发布时间:2021-07-26  作者:  浏览次数:

(通讯员 杨迪琦)7月23日,学院丁一副教授课题组在Hepatology上发表了名为“Gastrodin improves nonalcoholic fatty liver disease via activation of the AMPK signaling pathway”的研究论文。该研究通过筛选治疗脂肪性肝炎的天然化合物,发现天麻素具有良好的安全性和抗脂肪性肝炎效果,并进一步探索了天麻素的作用机制。

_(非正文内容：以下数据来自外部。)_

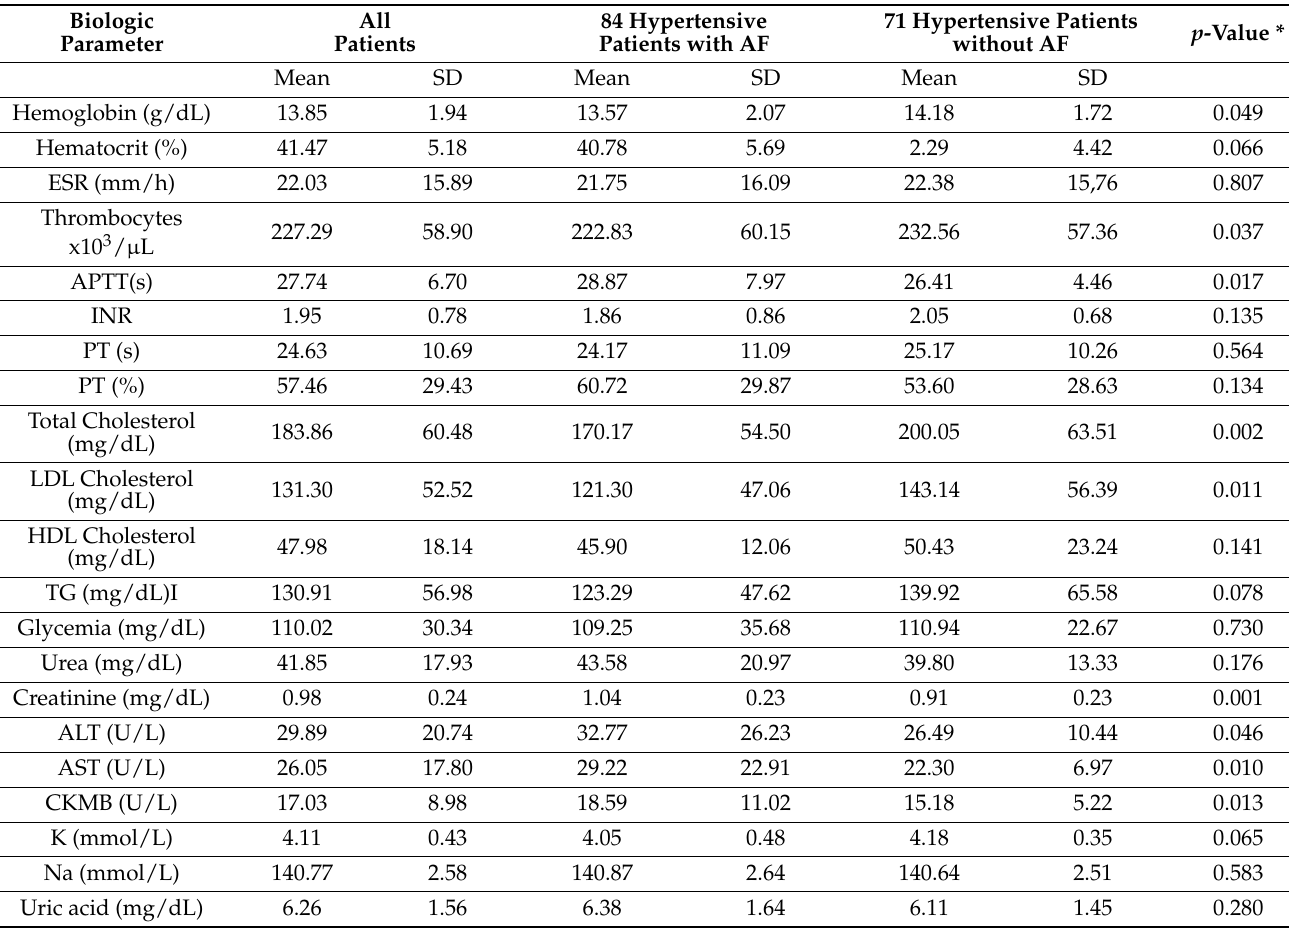
Table 2. Biological parameters in hypertensive patients with AF and hypertensive patients without AF.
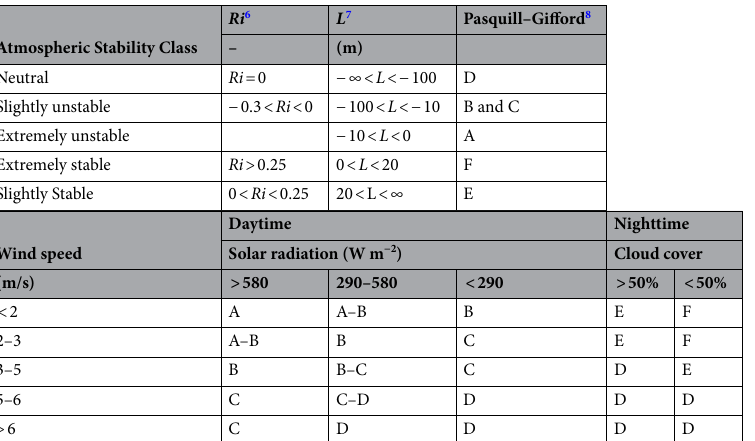
Table 1. Parameters used to describe atmospheric stability conditions. Richardson number Ri = g ρ ∂ρ/∂ z Monin–Obukhov Length L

脂肪肝是动物(如牛、鸡、猫等)和人常见的代谢性疾病之一,严重时引起脂肪性肝炎和肝硬化。尽管现代医学发展迅速,人们在发掘其治疗靶点方面取得了很大进展,但目前尚无获得批准的有效治疗药物。该研究给小鼠饲喂高脂饮食(HFD)和高脂高胆固醇(HFHC),建立脂肪肝和脂肪肝炎模型,并使用天麻素治疗。与对照组相比,天麻素治疗小鼠的肝重量、肝脏和血清甘油三酯和胆固醇的含量、血清丙氨酸转氨酶(ALT)和天冬氨酸转氨酶(AST)的活性显著降低,肝细胞的脂质蓄积和炎性反应显著缓解,脂质蓄积、炎症和纤维化相关基因显著下调(图1)。

图1 天麻素缓解高脂饮食诱导的小鼠脂肪肝和肝炎

基因富集(GSEA)分析,发现天麻素主要激活AMPK通路。进一步研究采用特异性的抑制剂(化合物C)和shRNA干扰,证实天麻素主要通过AMPK通路逆转脂肪性肝炎。该研究筛选出脂肪肝炎的低毒高效治疗药物,发现了其新的作用靶点(图2)。

图2 天麻素激活AMPK信号通路

学院博士生万娟,硕士生张岩岩和博士后杨迪琦为本文共同第一作者,丁一副教授为本文通讯作者。本研究获得国家自然科学基金项目资助。

审稿人:丁一

英文摘要:

Background & aims:Nonalcoholic steatohepatitis (NASH) is currently one of the most common causes of liver transplantation and hepatocellular carcinoma. Thus far, there is still no effective pharmacological therapy for this disease. Recently, Gastrodin has demonstrated hepatoprotective effects in a variety of liver diseases. The aim of this study is to investigate the function of Gastrodin in NASH.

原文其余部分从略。